On the economic front, O’Meals Programme has helped to improve the production capacities of farmer-suppliers of farm produce, and has empowered 3,007 women who were appointed as Food Vendors by the State to serve nutritious meals to pupils on school days. It is noteworthy that the Aregbesola-led administration spends N3billion naira per annum to feed primary 1 – 4 pupils in all the public primary schools in the State of Osun. Out of the 13 original pilot states that started the programme, only the State of Osun is still implementing the School Feeding Programme, in the whole federation.

 

Another significant feat recorded by Osun State in its quest to promote functional education is the sponsorship of 5 outstanding female school student in an exchange program in the United State in partnership with a non-governmental organisation, AWOW International Girls Leadership Initiative, which empowers and offers life skills training, global exposure and professional mentorship to young women. The 5 girls will attend the annual AWOW Summit & College Tour Leadership Forum for young women, scheduled to hold at the Southern Methodist University, Dallas, Texas, United State, with the theme ‘’ Leading the Future.”

 

The AWOW Summit aims to help advance the core goal and main objectives towards the attainment of the White House “Let the Girls Learn Initiative”, the Millennium Development Goal and the United Nations’ Gender Equality & Empowerment for all Women & Girls. Apart from the fact that the summit will enable the girls come together to share their experiences, knowledge, and make friends through cultural exchange, the girls would also have opportunity of scholarship for University Education in the USA, after their high school education. Statistics show that when 10% more girls go to school, a country’s GDP increases by 3% on the average and a child born to a literate mother is 50% more likely to survive past the age of 5.

 

Governor Aregbesola while speaking on state government’s commitment to education development, he said: “This is the continuation of our commitment to standard education. To us, education remains our priority and as a matter of fact, this government has invested hugely on this. “Our belief is that with well-equipped academic teaching and learning environment, coupled with state-of-the-art facilities, the state is on the right path to success. “That is why we are building brighter future for our children knowing that good education prepares nation for good leadership . We are turning around the public schools to bridge the gap between public and private education. “Our education policy has erased the superiority complex between private and public education as sanity has also been restored to public education system.”

 

The UN explained that girls’ education is both an intrinsic right and a critical lever to reaching other development objectives.
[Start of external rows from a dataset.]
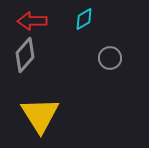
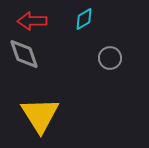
gray diamond: moved 1 px left, 1 px up; rotated 60 degrees counterclockwise
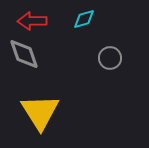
cyan diamond: rotated 15 degrees clockwise
yellow triangle: moved 3 px up
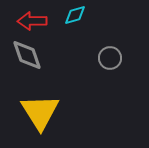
cyan diamond: moved 9 px left, 4 px up
gray diamond: moved 3 px right, 1 px down
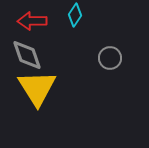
cyan diamond: rotated 40 degrees counterclockwise
yellow triangle: moved 3 px left, 24 px up
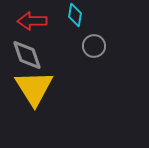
cyan diamond: rotated 25 degrees counterclockwise
gray circle: moved 16 px left, 12 px up
yellow triangle: moved 3 px left
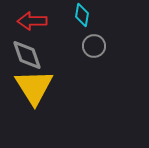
cyan diamond: moved 7 px right
yellow triangle: moved 1 px up
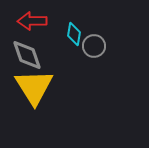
cyan diamond: moved 8 px left, 19 px down
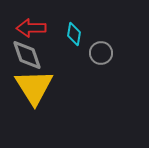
red arrow: moved 1 px left, 7 px down
gray circle: moved 7 px right, 7 px down
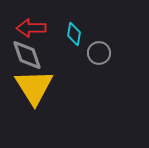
gray circle: moved 2 px left
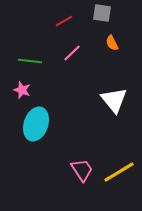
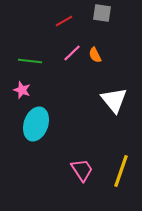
orange semicircle: moved 17 px left, 12 px down
yellow line: moved 2 px right, 1 px up; rotated 40 degrees counterclockwise
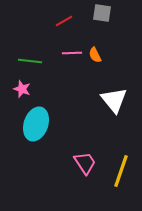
pink line: rotated 42 degrees clockwise
pink star: moved 1 px up
pink trapezoid: moved 3 px right, 7 px up
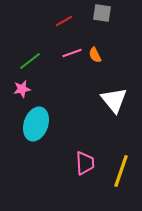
pink line: rotated 18 degrees counterclockwise
green line: rotated 45 degrees counterclockwise
pink star: rotated 30 degrees counterclockwise
pink trapezoid: rotated 30 degrees clockwise
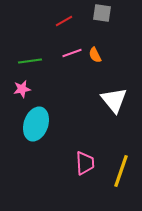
green line: rotated 30 degrees clockwise
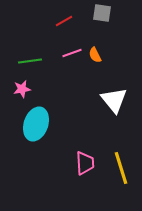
yellow line: moved 3 px up; rotated 36 degrees counterclockwise
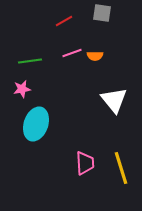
orange semicircle: moved 1 px down; rotated 63 degrees counterclockwise
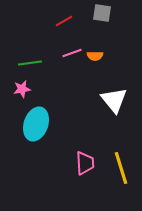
green line: moved 2 px down
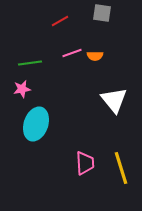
red line: moved 4 px left
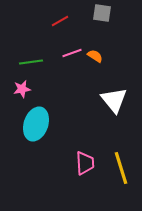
orange semicircle: rotated 147 degrees counterclockwise
green line: moved 1 px right, 1 px up
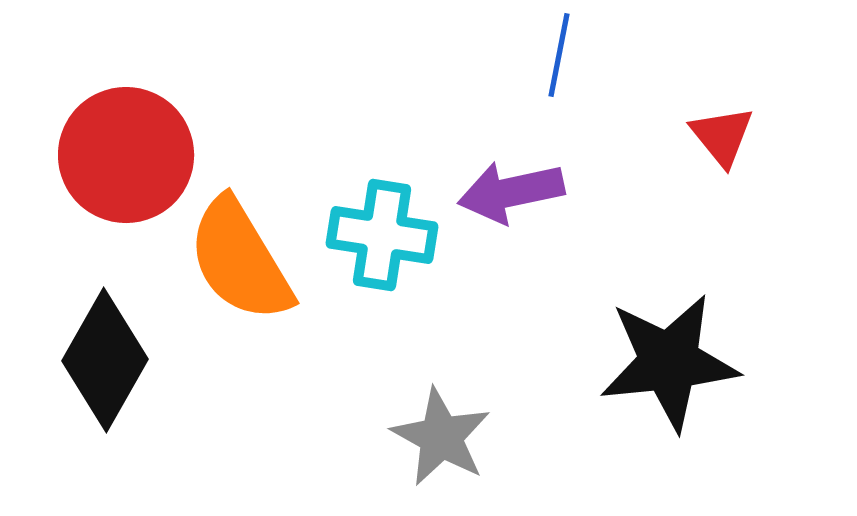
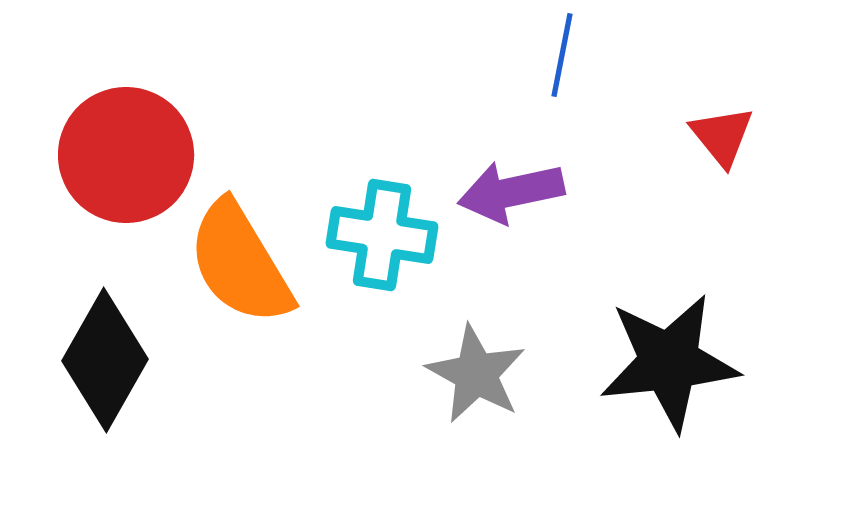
blue line: moved 3 px right
orange semicircle: moved 3 px down
gray star: moved 35 px right, 63 px up
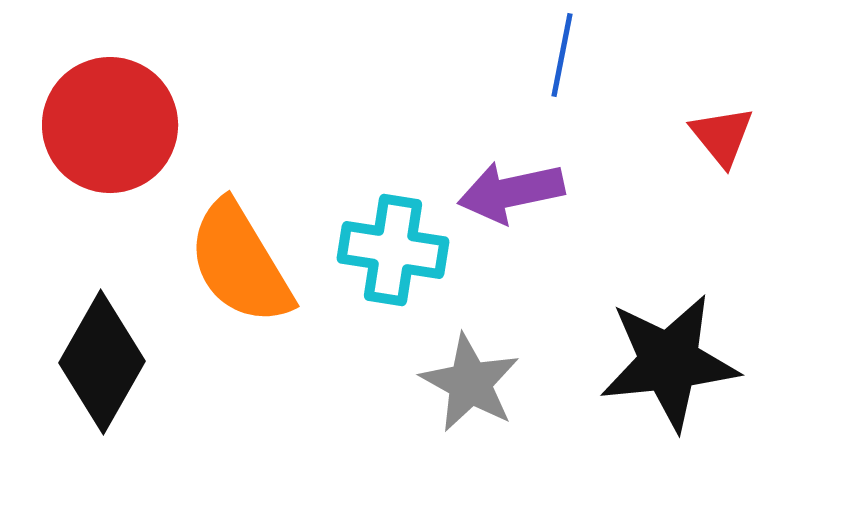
red circle: moved 16 px left, 30 px up
cyan cross: moved 11 px right, 15 px down
black diamond: moved 3 px left, 2 px down
gray star: moved 6 px left, 9 px down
Providing girls with an education helps break the cycle of poverty: educated women are less likely to marry early and against their will; less likely to die in childbirth; more likely to have healthy babies; and are more likely to send their children to school. When all children have access to a quality education rooted in human rights and gender equality, it creates a ripple effect of opportunity that influences generations to come. Girls’ education is essential to the achievement of quality learning relevant to the 21st century, including girls’ transition to and performance in secondary school and beyond.

 

Adolescent girls that attend school delay marriage and childbearing, are less vulnerable to disease including HIV and AIDS, and acquire information and skills that lead to increased earning power. Evidence shows that the return to a year of secondary education for girls correlates to a 25 per cent increase in wages later in life, the UN said.